Collected data
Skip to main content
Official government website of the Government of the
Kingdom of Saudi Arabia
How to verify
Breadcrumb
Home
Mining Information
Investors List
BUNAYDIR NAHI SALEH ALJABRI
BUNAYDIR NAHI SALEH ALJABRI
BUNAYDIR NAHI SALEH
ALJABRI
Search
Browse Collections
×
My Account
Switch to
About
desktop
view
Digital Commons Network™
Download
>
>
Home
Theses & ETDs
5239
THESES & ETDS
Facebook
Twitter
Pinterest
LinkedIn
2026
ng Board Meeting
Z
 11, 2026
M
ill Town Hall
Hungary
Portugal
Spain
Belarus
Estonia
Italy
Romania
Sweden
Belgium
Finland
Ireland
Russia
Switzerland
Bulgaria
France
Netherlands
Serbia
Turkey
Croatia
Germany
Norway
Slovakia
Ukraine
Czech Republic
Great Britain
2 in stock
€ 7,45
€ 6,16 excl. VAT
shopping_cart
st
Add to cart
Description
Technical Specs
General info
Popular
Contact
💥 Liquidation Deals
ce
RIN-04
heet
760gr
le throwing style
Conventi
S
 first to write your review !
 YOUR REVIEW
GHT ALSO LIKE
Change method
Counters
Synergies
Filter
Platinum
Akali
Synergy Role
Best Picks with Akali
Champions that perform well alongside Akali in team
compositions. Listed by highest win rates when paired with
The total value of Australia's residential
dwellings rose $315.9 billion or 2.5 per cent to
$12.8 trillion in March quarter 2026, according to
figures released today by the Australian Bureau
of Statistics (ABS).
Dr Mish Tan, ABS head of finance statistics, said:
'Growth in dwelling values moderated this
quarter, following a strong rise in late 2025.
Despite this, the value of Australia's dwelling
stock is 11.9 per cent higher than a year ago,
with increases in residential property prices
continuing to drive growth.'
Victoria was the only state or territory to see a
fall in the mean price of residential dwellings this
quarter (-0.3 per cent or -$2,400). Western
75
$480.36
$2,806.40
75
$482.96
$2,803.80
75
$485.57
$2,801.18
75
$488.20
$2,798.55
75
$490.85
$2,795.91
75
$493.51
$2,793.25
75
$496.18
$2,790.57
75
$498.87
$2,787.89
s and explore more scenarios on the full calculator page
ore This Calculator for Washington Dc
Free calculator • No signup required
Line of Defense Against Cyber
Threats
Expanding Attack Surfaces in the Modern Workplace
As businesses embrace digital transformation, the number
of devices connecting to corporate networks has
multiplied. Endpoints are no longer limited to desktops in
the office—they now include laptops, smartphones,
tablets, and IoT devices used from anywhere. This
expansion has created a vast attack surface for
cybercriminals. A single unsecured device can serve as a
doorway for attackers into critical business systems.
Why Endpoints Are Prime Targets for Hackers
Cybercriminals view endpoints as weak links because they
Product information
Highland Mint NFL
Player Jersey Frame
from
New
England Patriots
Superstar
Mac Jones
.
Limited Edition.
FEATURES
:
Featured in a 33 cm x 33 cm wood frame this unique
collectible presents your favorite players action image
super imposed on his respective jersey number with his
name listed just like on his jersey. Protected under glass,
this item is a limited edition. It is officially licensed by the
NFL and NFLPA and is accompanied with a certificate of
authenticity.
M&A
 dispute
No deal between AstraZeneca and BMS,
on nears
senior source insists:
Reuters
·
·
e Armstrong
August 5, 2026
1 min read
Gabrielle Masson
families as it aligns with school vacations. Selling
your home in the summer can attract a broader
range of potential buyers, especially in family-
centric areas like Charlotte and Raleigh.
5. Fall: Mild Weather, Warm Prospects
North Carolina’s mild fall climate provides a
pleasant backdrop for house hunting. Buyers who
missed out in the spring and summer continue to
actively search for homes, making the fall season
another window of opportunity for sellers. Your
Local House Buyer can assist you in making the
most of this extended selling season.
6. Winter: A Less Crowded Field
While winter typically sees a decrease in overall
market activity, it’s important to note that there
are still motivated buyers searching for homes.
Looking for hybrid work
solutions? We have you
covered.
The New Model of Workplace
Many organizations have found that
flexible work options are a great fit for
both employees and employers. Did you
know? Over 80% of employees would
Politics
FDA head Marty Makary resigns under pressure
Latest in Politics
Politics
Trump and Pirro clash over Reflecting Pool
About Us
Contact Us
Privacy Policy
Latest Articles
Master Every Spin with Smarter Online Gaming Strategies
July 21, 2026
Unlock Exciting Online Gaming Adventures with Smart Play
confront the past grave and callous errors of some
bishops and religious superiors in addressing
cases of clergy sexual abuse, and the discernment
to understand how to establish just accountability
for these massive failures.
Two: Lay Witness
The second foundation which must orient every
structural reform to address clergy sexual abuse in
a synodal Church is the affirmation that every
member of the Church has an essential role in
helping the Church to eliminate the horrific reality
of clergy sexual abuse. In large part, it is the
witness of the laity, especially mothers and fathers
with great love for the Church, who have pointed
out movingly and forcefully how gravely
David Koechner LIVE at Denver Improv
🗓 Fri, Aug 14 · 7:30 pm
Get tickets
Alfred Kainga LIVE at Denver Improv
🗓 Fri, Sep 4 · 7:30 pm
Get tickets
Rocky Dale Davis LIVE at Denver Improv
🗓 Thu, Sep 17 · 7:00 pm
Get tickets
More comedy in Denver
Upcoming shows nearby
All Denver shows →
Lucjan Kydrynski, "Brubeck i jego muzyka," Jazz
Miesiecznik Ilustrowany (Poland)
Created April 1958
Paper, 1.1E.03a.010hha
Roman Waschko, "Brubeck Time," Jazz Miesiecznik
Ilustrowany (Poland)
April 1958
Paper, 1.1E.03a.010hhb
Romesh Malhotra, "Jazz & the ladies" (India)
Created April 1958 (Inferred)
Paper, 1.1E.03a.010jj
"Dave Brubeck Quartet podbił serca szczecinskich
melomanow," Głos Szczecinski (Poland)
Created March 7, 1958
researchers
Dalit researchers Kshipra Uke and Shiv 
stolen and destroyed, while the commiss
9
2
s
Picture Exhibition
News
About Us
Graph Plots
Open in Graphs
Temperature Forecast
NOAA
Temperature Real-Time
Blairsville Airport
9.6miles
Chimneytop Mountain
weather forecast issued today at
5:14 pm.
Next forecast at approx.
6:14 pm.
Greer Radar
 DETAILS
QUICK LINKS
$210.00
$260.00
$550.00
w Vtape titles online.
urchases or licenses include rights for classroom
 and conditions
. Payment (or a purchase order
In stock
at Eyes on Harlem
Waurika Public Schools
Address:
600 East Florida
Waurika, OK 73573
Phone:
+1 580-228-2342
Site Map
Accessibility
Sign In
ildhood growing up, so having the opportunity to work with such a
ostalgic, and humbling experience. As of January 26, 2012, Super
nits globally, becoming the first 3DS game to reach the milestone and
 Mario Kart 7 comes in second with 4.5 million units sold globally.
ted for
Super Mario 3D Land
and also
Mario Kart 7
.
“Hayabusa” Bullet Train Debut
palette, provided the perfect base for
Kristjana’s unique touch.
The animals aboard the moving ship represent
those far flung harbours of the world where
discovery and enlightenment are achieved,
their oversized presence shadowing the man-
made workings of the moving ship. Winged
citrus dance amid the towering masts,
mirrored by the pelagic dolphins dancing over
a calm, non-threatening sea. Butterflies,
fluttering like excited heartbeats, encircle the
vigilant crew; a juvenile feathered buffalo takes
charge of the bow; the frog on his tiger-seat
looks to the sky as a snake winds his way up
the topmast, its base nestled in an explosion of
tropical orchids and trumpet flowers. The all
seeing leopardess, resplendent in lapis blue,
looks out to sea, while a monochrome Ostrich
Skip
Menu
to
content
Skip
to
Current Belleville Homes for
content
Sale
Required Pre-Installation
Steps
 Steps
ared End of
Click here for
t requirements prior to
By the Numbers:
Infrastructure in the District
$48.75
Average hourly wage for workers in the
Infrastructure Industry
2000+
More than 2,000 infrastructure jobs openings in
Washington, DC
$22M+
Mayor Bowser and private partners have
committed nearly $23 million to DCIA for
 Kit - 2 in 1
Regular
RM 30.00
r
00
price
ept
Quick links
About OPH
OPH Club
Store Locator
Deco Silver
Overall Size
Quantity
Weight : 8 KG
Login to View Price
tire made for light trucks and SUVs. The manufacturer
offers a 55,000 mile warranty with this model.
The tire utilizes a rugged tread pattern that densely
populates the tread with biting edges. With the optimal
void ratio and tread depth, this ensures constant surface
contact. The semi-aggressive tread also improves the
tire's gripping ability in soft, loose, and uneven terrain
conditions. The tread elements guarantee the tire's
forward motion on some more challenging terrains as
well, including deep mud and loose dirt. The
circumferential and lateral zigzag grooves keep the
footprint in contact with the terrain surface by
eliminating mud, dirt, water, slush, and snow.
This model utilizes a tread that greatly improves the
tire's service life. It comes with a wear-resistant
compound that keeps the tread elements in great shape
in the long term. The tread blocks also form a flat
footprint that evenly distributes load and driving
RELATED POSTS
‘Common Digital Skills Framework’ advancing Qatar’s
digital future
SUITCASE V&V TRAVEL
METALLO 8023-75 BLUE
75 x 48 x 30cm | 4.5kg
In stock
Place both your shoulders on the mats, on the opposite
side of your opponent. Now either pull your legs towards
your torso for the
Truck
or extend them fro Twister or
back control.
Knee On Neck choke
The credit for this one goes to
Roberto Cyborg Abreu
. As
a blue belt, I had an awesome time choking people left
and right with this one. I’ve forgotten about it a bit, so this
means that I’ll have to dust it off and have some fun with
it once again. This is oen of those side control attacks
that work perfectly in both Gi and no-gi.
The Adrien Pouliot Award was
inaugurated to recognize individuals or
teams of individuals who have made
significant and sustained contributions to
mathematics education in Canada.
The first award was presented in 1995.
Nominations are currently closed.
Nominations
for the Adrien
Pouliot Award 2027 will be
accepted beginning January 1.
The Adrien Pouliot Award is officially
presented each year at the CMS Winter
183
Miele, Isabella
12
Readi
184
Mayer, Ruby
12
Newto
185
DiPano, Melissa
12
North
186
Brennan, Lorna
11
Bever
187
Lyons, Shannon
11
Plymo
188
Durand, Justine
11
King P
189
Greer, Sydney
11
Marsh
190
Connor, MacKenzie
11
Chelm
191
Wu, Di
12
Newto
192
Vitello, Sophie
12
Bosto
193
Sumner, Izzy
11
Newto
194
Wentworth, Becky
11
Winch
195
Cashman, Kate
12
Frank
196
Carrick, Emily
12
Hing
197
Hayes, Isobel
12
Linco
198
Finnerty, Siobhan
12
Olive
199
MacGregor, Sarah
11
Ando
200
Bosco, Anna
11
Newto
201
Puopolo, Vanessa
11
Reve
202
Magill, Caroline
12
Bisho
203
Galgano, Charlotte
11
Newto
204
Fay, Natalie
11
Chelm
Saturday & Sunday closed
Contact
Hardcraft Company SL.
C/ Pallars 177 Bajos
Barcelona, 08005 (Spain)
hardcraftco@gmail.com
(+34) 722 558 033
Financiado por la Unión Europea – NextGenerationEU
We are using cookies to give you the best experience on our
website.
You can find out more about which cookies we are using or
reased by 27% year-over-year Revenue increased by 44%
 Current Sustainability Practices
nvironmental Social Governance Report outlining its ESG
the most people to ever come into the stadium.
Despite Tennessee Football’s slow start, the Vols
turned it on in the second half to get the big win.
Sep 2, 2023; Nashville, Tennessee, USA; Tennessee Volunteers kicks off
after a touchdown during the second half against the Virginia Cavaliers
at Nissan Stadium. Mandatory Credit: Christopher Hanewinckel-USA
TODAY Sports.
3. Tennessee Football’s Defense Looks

### Problem description
Retype only the stretch of lines above starting at the one with "Hardcraft Company SL." and stopping at the one with "at Nissan Stadium.", exactly as written, with both kept.

### Solution
Hardcraft Company SL.
C/ Pallars 177 Bajos
Barcelona, 08005 (Spain)
hardcraftco@gmail.com
(+34) 722 558 033
Financiado por la Unión Europea – NextGenerationEU
We are using cookies to give you the best experience on our
website.
You can find out more about which cookies we are using or
reased by 27% year-over-year Revenue increased by 44%
 Current Sustainability Practices
nvironmental Social Governance Report outlining its ESG
the most people to ever come into the stadium.
Despite Tennessee Football’s slow start, the Vols
turned it on in the second half to get the big win.
Sep 2, 2023; Nashville, Tennessee, USA; Tennessee Volunteers kicks off
after a touchdown during the second half against the Virginia Cavaliers
at Nissan Stadium. Mandatory Credit: Christopher Hanewinckel-USA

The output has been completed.